The commission’s own estimate was that outsiders in the unions executive bodies would be about 10%, much less than the number legally permitted. It makes the following recommendations to deal with the problem of outside leadership:
Ex-employees of an industrial enterprise should not be treated as outsiders;
Intensification of worker’s education;
Penalties for victimization and similar unfair labour practices such as would discourage the growth of internal leadership;
Intensification of efforts by trade union organizers to train workers in union organisation.
Limiting the proportion of outsiders in the union execute;
Establishing a convention that no union office-bearer will concurrently hold an office in a political party.
Hence, leadership should be promoted from within the rank and file and given a more responsible role. Initiative should come from the workers themselves through the launching of a vigorous programme for Workers’ Education. This will enable them to participate in the decision-making and managing the union affairs effectively.

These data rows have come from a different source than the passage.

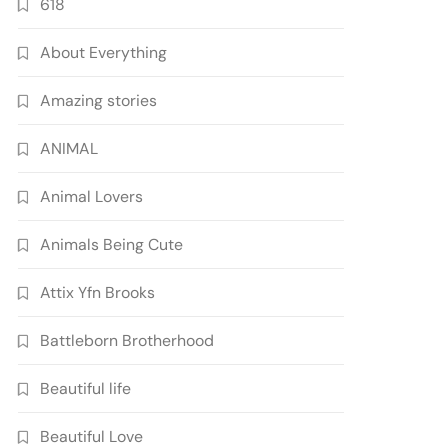
618
About Everything
Amazing stories
ANIMAL
Animal Lovers
Animals Being Cute
Attix Yfn Brooks
Battleborn Brotherhood
Beautiful life
Beautiful Love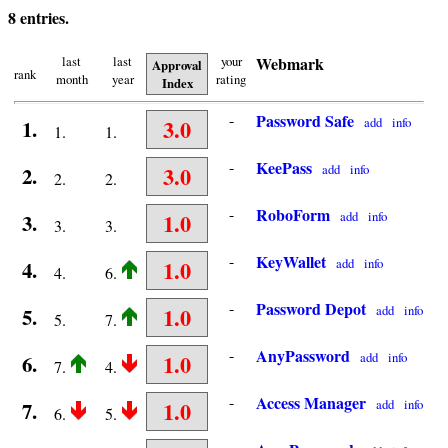
8 entries.
last
last
your
Webmark
Approval
rank
month
year
rating
Index
-
Password Safe
3.0
add
info
1.
1.
1.
-
KeePass
3.0
add
info
2.
2.
2.
-
RoboForm
1.0
add
info
3.
3.
3.
-
KeyWallet
1.0
add
info
4.
4.
6.
-
Password Depot
1.0
add
info
5.
5.
7.
-
AnyPassword
1.0
add
info
6.
7.
4.
-
Access Manager
1.0
add
info
7.
6.
5.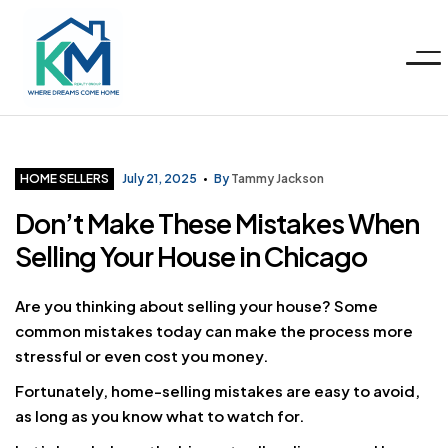
Menu
KM
Realty
Categories
HOME SELLERS
July 21, 2025
By
Tammy Jackson
Don’t Make These Mistakes When
Group
Selling Your House in Chicago
LLC
Are you thinking about selling your house? Some
common mistakes today can make the process more
stressful or even cost you money.
Fortunately, home-selling mistakes are easy to avoid,
as long as you know what to watch for.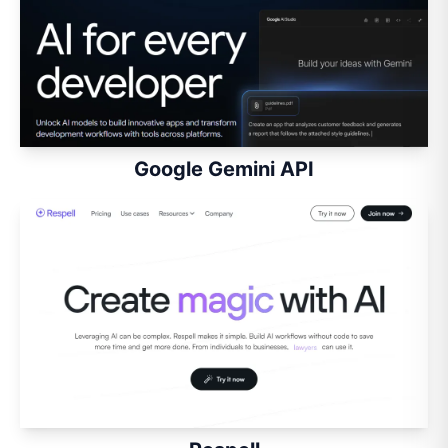
Google Gemini API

Politicalisation of the unions
On of the biggest problems of the country’s trade union movement faces is the influence of the political parties. i.e., the most distressing feature is its political character. Harold Crouch has observed, “Even to the most casual observer of the Indian trade union scene, it must be clear that much of the behaviour of Indian unions, whether it be militant or passive behaviour can be explained in political terms.
Dr. Raman’s observations are: “Trade union multiplicity in India is directly traceable to the domination and control of the trade union movement by rival political parties…. The clay of unionism is possibly an effervescent industrial labourers, but the sculptors chiseling it into shape have certainly been members of political parties.

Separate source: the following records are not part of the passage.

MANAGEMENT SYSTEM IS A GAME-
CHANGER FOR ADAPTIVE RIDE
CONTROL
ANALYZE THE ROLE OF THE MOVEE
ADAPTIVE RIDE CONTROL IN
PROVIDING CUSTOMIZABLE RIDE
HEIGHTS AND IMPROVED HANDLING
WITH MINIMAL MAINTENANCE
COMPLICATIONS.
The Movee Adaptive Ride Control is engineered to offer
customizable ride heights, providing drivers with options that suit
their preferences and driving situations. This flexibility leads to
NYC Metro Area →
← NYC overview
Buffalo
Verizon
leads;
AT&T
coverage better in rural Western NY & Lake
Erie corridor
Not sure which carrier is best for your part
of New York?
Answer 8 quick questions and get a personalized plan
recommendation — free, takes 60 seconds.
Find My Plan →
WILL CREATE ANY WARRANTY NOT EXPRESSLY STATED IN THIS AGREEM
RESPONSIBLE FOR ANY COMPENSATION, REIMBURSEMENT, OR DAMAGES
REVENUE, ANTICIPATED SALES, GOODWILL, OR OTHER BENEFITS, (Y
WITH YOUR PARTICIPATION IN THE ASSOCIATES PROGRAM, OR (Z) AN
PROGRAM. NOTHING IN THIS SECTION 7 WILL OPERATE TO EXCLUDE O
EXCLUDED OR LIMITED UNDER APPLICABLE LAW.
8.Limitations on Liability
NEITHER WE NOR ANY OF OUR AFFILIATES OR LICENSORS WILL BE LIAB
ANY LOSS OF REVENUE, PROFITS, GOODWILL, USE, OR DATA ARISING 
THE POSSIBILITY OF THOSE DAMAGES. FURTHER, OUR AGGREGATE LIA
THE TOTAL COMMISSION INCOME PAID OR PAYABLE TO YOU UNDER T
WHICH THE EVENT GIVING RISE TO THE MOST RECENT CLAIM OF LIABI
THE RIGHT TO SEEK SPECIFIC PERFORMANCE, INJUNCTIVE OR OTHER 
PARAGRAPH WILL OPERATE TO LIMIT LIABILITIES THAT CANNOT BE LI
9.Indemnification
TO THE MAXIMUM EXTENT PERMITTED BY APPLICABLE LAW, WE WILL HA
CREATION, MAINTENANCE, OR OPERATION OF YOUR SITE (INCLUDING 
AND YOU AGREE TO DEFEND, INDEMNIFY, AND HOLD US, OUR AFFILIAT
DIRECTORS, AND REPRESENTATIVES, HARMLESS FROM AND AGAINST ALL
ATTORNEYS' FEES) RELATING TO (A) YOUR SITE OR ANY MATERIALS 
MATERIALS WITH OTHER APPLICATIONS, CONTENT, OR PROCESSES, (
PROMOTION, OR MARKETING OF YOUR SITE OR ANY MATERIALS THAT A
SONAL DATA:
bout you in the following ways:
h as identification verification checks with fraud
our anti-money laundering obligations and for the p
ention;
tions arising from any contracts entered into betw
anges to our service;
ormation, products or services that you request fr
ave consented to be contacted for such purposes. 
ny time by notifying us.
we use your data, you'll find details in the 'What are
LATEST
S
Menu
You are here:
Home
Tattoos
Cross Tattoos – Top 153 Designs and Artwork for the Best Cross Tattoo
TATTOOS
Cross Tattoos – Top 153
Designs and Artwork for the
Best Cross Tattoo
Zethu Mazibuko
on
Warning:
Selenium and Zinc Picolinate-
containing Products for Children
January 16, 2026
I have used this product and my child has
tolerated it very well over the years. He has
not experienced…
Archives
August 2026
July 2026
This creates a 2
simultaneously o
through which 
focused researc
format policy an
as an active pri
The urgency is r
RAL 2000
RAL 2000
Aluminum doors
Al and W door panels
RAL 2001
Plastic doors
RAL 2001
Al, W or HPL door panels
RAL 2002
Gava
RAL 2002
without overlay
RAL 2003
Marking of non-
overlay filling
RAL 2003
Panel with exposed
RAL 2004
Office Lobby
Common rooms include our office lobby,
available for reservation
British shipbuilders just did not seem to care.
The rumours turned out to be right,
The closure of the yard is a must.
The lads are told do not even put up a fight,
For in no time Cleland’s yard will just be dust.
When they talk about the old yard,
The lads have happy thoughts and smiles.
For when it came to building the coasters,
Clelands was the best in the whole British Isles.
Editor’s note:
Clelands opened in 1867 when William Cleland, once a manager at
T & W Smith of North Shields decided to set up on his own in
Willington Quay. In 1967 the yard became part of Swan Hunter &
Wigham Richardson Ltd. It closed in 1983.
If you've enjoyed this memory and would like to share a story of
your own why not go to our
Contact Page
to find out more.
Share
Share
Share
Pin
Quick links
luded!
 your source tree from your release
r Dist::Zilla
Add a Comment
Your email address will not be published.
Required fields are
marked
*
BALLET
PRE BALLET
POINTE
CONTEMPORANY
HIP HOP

In a recent study, Dr. Pandey had reached the conclusion: “The unions are closely aligned with political parties, and political leaders continue to dominate the unions even now… The supreme consequence of political involvement of unions in India in general, formed to safeguard and promote the social and economic interests of workers, have tended to become tools of party politics”. 
It should be noted that decisions in the trade union fields are taken by the respective political parties to which the unions are attached and, therefore, with the changing political situation, the decisions also change. With the split in the political ideology, there develops factional split in the same trade union professing the same political ideology. The divisions and sub-divisions, thus made, have affected adversely the trade union movement. It has become fragmented and disjointed. Each section pulls itself in different directions; with the result that “instead of becoming a unity and mighty torrential river, the movement is sub-divided into numerous rivulets”.
Dr. Raman ahs very aptly conclude that: “The use of political methods by trade unions may be to their advantage, but the union cause is endangered when unions allow themselves to become pawns in political fights.  Political unionism has prevented the development of a movement or organisation that could be termed the workers’ own and turned the soil upside down to such a degree that it has become impossible for a genuine labour-inspired, labour-oriented, worker-led trade union movement to take root”.
Problems of recognition of trade unions
This is one of the basic issues in our industrial relation system because employers are under no obligation to give recognition to any union. In the initial stages, the attitudes of the employers towards the trade unions have been very hostile. The employers many a times have refused recognition to trade unions either on the basis that unions consist of only a minority of employees; or that two or more unions existed.